In other words, here we get 26 (although the blurb claims 30) problems for you to think through, loosely collected with a story of epic proportions - and epically unfunny silliness. You then get sections of clues for each, that are by turns more and more pointedly helping you, then the solutions - with explanations. By the end one assumes you've learnt a lot about physics and the forces in the world around us - if not the forces of badness that your enemies in this plot symbolize.

We're supposed to start with an easy set of puzzles to guide us in, but you can get the first one wrong quite quickly, if like me you assumed the water container to be full. Nowhere does it say it isn't, but there are no tricks from there on in. Puzzle number ten, one with two-star difficulty, I got correct immediately, and got to show my workings as they used to say on exam papers. The following poser was one of the hardest, three-star kind, and I got that too, albeit without any explanation to offer.

So there can be a sense of satisfaction in completing these puzzles (and an annoyance with oneself in getting the later easy ones wrong), otherwise I wouldn't have begun to brag so. But that's down to me being me, and not this book. I'm left having read and read the book and still don't understand why the weight on the right in puzzle sixteen is reduced and the force is increased. Which proves to me at least that this does not work in being nearly as educational as it thinks.

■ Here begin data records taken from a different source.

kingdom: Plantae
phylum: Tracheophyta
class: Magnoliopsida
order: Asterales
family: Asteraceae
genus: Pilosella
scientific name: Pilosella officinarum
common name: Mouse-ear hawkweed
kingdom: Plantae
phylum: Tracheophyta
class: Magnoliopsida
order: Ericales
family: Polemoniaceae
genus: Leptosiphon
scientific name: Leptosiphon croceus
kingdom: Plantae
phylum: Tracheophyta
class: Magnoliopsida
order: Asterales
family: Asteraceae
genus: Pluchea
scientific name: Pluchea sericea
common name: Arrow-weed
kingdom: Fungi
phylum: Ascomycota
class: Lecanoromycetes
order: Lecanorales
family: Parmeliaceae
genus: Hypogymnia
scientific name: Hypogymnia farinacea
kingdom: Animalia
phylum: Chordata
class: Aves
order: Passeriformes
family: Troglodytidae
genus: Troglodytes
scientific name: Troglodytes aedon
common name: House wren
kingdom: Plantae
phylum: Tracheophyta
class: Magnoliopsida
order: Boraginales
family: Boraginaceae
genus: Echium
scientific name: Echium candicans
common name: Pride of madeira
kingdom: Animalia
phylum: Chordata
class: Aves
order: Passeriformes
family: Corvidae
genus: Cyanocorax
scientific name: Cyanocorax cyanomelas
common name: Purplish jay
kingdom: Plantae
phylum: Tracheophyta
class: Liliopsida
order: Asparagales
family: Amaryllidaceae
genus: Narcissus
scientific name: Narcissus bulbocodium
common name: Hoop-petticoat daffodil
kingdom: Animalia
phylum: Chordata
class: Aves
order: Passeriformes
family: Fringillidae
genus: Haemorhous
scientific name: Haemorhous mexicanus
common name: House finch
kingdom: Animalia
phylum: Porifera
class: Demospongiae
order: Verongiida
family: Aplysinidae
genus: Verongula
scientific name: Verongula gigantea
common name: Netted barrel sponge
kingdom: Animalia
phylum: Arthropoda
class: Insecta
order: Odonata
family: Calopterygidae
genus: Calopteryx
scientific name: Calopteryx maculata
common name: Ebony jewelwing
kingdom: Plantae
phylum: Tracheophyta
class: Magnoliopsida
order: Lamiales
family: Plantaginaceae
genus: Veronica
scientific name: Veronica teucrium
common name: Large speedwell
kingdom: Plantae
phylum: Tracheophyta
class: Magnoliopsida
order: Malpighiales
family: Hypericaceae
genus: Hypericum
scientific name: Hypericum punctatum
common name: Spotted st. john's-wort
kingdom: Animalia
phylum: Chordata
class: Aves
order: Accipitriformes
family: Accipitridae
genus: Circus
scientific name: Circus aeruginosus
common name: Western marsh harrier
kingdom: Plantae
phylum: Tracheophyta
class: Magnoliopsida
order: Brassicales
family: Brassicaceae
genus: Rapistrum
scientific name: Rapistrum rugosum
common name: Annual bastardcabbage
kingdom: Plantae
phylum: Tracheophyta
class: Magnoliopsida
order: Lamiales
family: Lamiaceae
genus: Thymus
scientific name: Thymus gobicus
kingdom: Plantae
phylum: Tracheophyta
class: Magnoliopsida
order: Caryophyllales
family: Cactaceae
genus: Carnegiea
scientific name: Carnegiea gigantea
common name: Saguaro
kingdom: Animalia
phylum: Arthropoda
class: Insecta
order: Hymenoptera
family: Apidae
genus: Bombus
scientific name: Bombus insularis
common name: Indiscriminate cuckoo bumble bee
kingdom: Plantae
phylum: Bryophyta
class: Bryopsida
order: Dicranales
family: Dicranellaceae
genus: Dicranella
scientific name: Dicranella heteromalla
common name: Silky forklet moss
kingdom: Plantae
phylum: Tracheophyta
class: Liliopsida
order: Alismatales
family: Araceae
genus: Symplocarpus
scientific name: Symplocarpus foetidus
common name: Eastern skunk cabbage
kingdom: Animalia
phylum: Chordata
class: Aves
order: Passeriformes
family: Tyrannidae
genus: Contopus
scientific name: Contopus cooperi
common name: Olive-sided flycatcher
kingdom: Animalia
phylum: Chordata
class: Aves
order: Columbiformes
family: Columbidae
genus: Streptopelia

This then is an example of Newton's third law of motion. For every person attracted to this book because of the physics basis of the puzzles and the thought experiments needed, one will be repelled for the same. I still think it will actually drive more away for the bad sense of humour it features, and the fact that it could have been a more helpful guide to the world's forces than it aims to be. A failed experiment, then.

I must still thank the publishers for my review copy.

A way to spike your mind to thinking about philosophy, not physics, is Mind Games: 31 Days to Rediscover Your Brain by Martin Cohen, while 100 Essential Things You Didn't Know You Didn't Know by John D Barrow broadens physics out into its mother, maths.